The idea, well, it began with a man. Stephen Arterburn, who owns 10% of New Life Clinics and is paid a salary of $160,000 plus stock options, had offered a program of New Life seminars, which failed dismally. "Those were seminars where you had to admit you had a problem before you came," he says. "I thought we could reach more people if we could ask, What can we do for you?" That psychotherapy-under-another-name worked, and the movement collected a roster of upbeat dispensers of inspiration, such as Sheila Walsh, author of Never Give It Up, and Barbara Johnson, of Where Does a Mother Go to Resign?
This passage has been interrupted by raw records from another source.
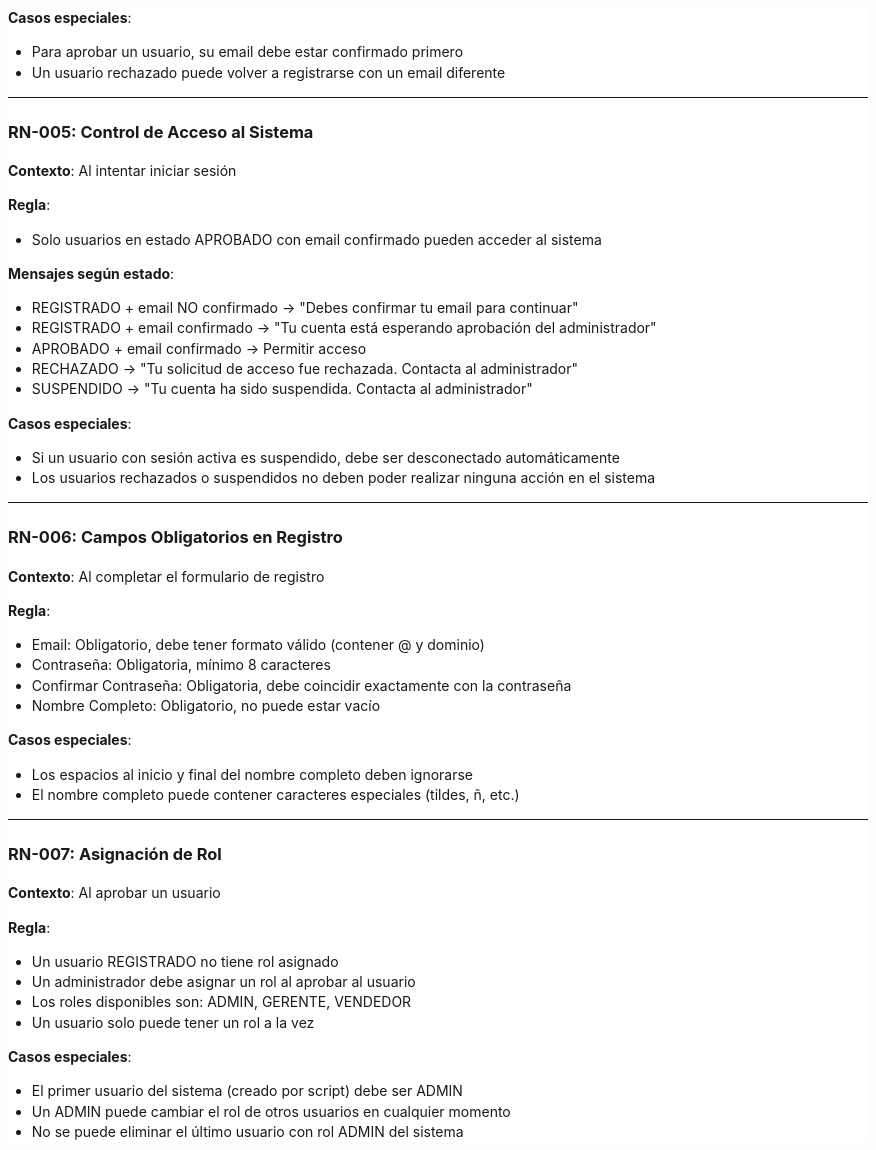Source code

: **Casos especiales**:
- Para aprobar un usuario, su email debe estar confirmado primero
- Un usuario rechazado puede volver a registrarse con un email diferente

---

### RN-005: Control de Acceso al Sistema
**Contexto**: Al intentar iniciar sesión

**Regla**:
- Solo usuarios en estado APROBADO con email confirmado pueden acceder al sistema

**Mensajes según estado**:
- REGISTRADO + email NO confirmado → "Debes confirmar tu email para continuar"
- REGISTRADO + email confirmado → "Tu cuenta está esperando aprobación del administrador"
- APROBADO + email confirmado → Permitir acceso
- RECHAZADO → "Tu solicitud de acceso fue rechazada. Contacta al administrador"
- SUSPENDIDO → "Tu cuenta ha sido suspendida. Contacta al administrador"

**Casos especiales**:
- Si un usuario con sesión activa es suspendido, debe ser desconectado automáticamente
- Los usuarios rechazados o suspendidos no deben poder realizar ninguna acción en el sistema

---

### RN-006: Campos Obligatorios en Registro
**Contexto**: Al completar el formulario de registro

**Regla**:
- Email: Obligatorio, debe tener formato válido (contener @ y dominio)
- Contraseña: Obligatoria, mínimo 8 caracteres
- Confirmar Contraseña: Obligatoria, debe coincidir exactamente con la contraseña
- Nombre Completo: Obligatorio, no puede estar vacío

**Casos especiales**:
- Los espacios al inicio y final del nombre completo deben ignorarse
- El nombre completo puede contener caracteres especiales (tildes, ñ, etc.)

---

### RN-007: Asignación de Rol
**Contexto**: Al aprobar un usuario

**Regla**:
- Un usuario REGISTRADO no tiene rol asignado
- Un administrador debe asignar un rol al aprobar al usuario
- Los roles disponibles son: ADMIN, GERENTE, VENDEDOR
- Un usuario solo puede tener un rol a la vez

**Casos especiales**:
- El primer usuario del sistema (creado por script) debe ser ADMIN
- Un ADMIN puede cambiar el rol de otros usuarios en cualquier momento
- No se puede eliminar el último usuario con rol ADMIN del sistema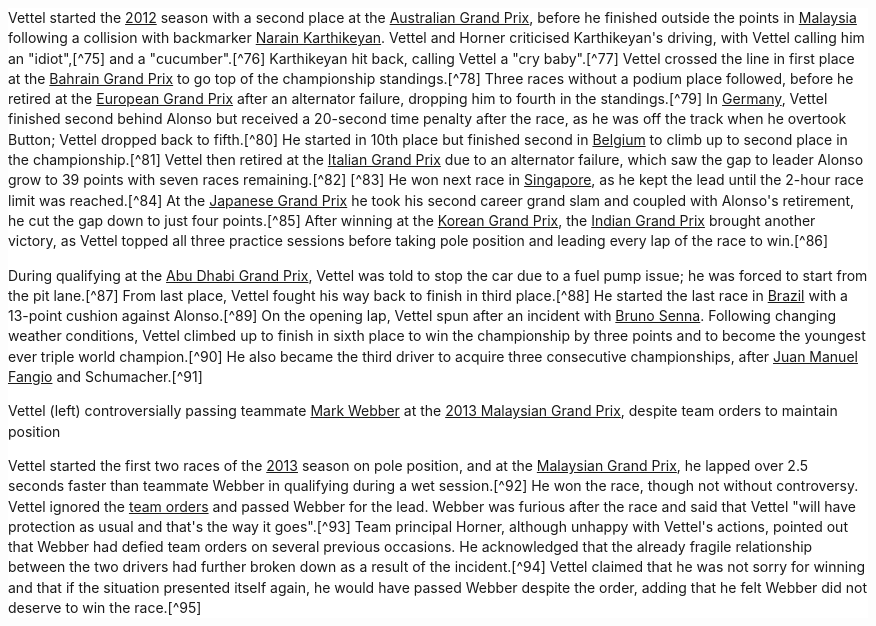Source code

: Vettel started the [2012](https://en.m.wikipedia.org/wiki/2012_Formula_One_World_Championship "2012 Formula One World Championship") season with a second place at the [Australian Grand Prix](https://en.m.wikipedia.org/wiki/2012_Australian_Grand_Prix "2012 Australian Grand Prix"), before he finished outside the points in [Malaysia](https://en.m.wikipedia.org/wiki/2012_Malaysian_Grand_Prix "2012 Malaysian Grand Prix") following a collision with backmarker [Narain Karthikeyan](https://en.m.wikipedia.org/wiki/Narain_Karthikeyan "Narain Karthikeyan"). Vettel and Horner criticised Karthikeyan's driving, with Vettel calling him an "idiot",[^75] and a "cucumber".[^76] Karthikeyan hit back, calling Vettel a "cry baby".[^77] Vettel crossed the line in first place at the [Bahrain Grand Prix](https://en.m.wikipedia.org/wiki/2012_Bahrain_Grand_Prix "2012 Bahrain Grand Prix") to go top of the championship standings.[^78] Three races without a podium place followed, before he retired at the [European Grand Prix](https://en.m.wikipedia.org/wiki/2012_European_Grand_Prix "2012 European Grand Prix") after an alternator failure, dropping him to fourth in the standings.[^79] In [Germany](https://en.m.wikipedia.org/wiki/2012_German_Grand_Prix "2012 German Grand Prix"), Vettel finished second behind Alonso but received a 20-second time penalty after the race, as he was off the track when he overtook Button; Vettel dropped back to fifth.[^80] He started in 10th place but finished second in [Belgium](https://en.m.wikipedia.org/wiki/2012_Belgian_Grand_Prix "2012 Belgian Grand Prix") to climb up to second place in the championship.[^81] Vettel then retired at the [Italian Grand Prix](https://en.m.wikipedia.org/wiki/2012_Italian_Grand_Prix "2012 Italian Grand Prix") due to an alternator failure, which saw the gap to leader Alonso grow to 39 points with seven races remaining.[^82] [^83] He won next race in [Singapore](https://en.m.wikipedia.org/wiki/2012_Singapore_Grand_Prix "2012 Singapore Grand Prix"), as he kept the lead until the 2-hour race limit was reached.[^84] At the [Japanese Grand Prix](https://en.m.wikipedia.org/wiki/2012_Japanese_Grand_Prix "2012 Japanese Grand Prix") he took his second career grand slam and coupled with Alonso's retirement, he cut the gap down to just four points.[^85] After winning at the [Korean Grand Prix](https://en.m.wikipedia.org/wiki/2012_Korean_Grand_Prix "2012 Korean Grand Prix"), the [Indian Grand Prix](https://en.m.wikipedia.org/wiki/2012_Indian_Grand_Prix "2012 Indian Grand Prix") brought another victory, as Vettel topped all three practice sessions before taking pole position and leading every lap of the race to win.[^86]

During qualifying at the [Abu Dhabi Grand Prix](https://en.m.wikipedia.org/wiki/2012_Abu_Dhabi_Grand_Prix "2012 Abu Dhabi Grand Prix"), Vettel was told to stop the car due to a fuel pump issue; he was forced to start from the pit lane.[^87] From last place, Vettel fought his way back to finish in third place.[^88] He started the last race in [Brazil](https://en.m.wikipedia.org/wiki/2012_Brazilian_Grand_Prix "2012 Brazilian Grand Prix") with a 13-point cushion against Alonso.[^89] On the opening lap, Vettel spun after an incident with [Bruno Senna](https://en.m.wikipedia.org/wiki/Bruno_Senna "Bruno Senna"). Following changing weather conditions, Vettel climbed up to finish in sixth place to win the championship by three points and to become the youngest ever triple world champion.[^90] He also became the third driver to acquire three consecutive championships, after [Juan Manuel Fangio](https://en.m.wikipedia.org/wiki/Juan_Manuel_Fangio "Juan Manuel Fangio") and Schumacher.[^91]

Vettel (left) controversially passing teammate [Mark Webber](https://en.m.wikipedia.org/wiki/Mark_Webber_\(racing_driver\) "Mark Webber (racing driver)") at the [2013 Malaysian Grand Prix](https://en.m.wikipedia.org/wiki/2013_Malaysian_Grand_Prix "2013 Malaysian Grand Prix"), despite team orders to maintain position

Vettel started the first two races of the [2013](https://en.m.wikipedia.org/wiki/2013_Formula_One_World_Championship "2013 Formula One World Championship") season on pole position, and at the [Malaysian Grand Prix](https://en.m.wikipedia.org/wiki/2013_Malaysian_Grand_Prix "2013 Malaysian Grand Prix"), he lapped over 2.5 seconds faster than teammate Webber in qualifying during a wet session.[^92] He won the race, though not without controversy. Vettel ignored the [team orders](https://en.m.wikipedia.org/wiki/Team_orders "Team orders") and passed Webber for the lead. Webber was furious after the race and said that Vettel "will have protection as usual and that's the way it goes".[^93] Team principal Horner, although unhappy with Vettel's actions, pointed out that Webber had defied team orders on several previous occasions. He acknowledged that the already fragile relationship between the two drivers had further broken down as a result of the incident.[^94] Vettel claimed that he was not sorry for winning and that if the situation presented itself again, he would have passed Webber despite the order, adding that he felt Webber did not deserve to win the race.[^95]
To enhance the illusion of intimacy, the speakers eschew the talk-and-run approach customary at most mass gatherings and listen intently to soft Christian rock and tales of hard knocks.
"Ladies, when God made you, he broke the mold. Be aware of who you are. Eliminate the negative!" preaches Thelma Wells, one of the few African-American regulars, who catalogs her battle against financial ruin. Everyone has a tale of woe overcome that underlines the theme of the conference: life is tough on women, but God is ever loving. Kathy Wilson, a mother of three who runs a pottery studio in Vancouver, Wash., heeded the message. "These women are sharing things that most women are embarrassed to talk about," she says. "We feel vulnerable. We all have problems, and God is there for us."
Women of Faith advocates warm hugs, not revolution. At Memorial Coliseum, "ladies" and "gals" are still occasional appellations, and the guest of honor is indubitably male. "He is the Lord forever," the ladies sing. But don't expect the group to follow the lead of the Southern Baptist Convention, which declared last month that "a wife is to submit graciously to the servant leadership of her husband." WOF executive director Christie Barnes maintains a decorous silence on the subject: "We don't make comments about the whole submission issue. We just believe God will bring everything to light." That's the group's credo: Keep it light on the sermons, heavy on the anecdotes, and they will come. In Portland, Walsh brushed up against the issue of abortion, revealing her fear of bearing a child with Down syndrome, then retreated from taking any political position. Johnson talked about her son's homosexuality but stopped short of promoting or disapproving of gay rights.
Such circumspection has helped forestall criticism. Mainline Protestant organizations that have been critical of Promise Keepers are inclined to reserve judgment on Women of Faith; meanwhile, members of the religious right don't complain about its nonactivist stance. "The purpose of these conferences is to change the heart," says Tom Minnery, a vice president of Focus on the Family. "And obviously, from a proper heart comes a proper world view."
WOF has already scheduled its first mass meeting for couples, and plans to target children too. Is it expanding too fast too soon--like its male counterpart? Arterburn for one isn't fazed by the Promise Keepers' downslide. "We are tapping into a need for a deeper connection among women and for spiritual renewal," he says. "Women of Faith was not the genius of our organization. I think God allowed it to grow."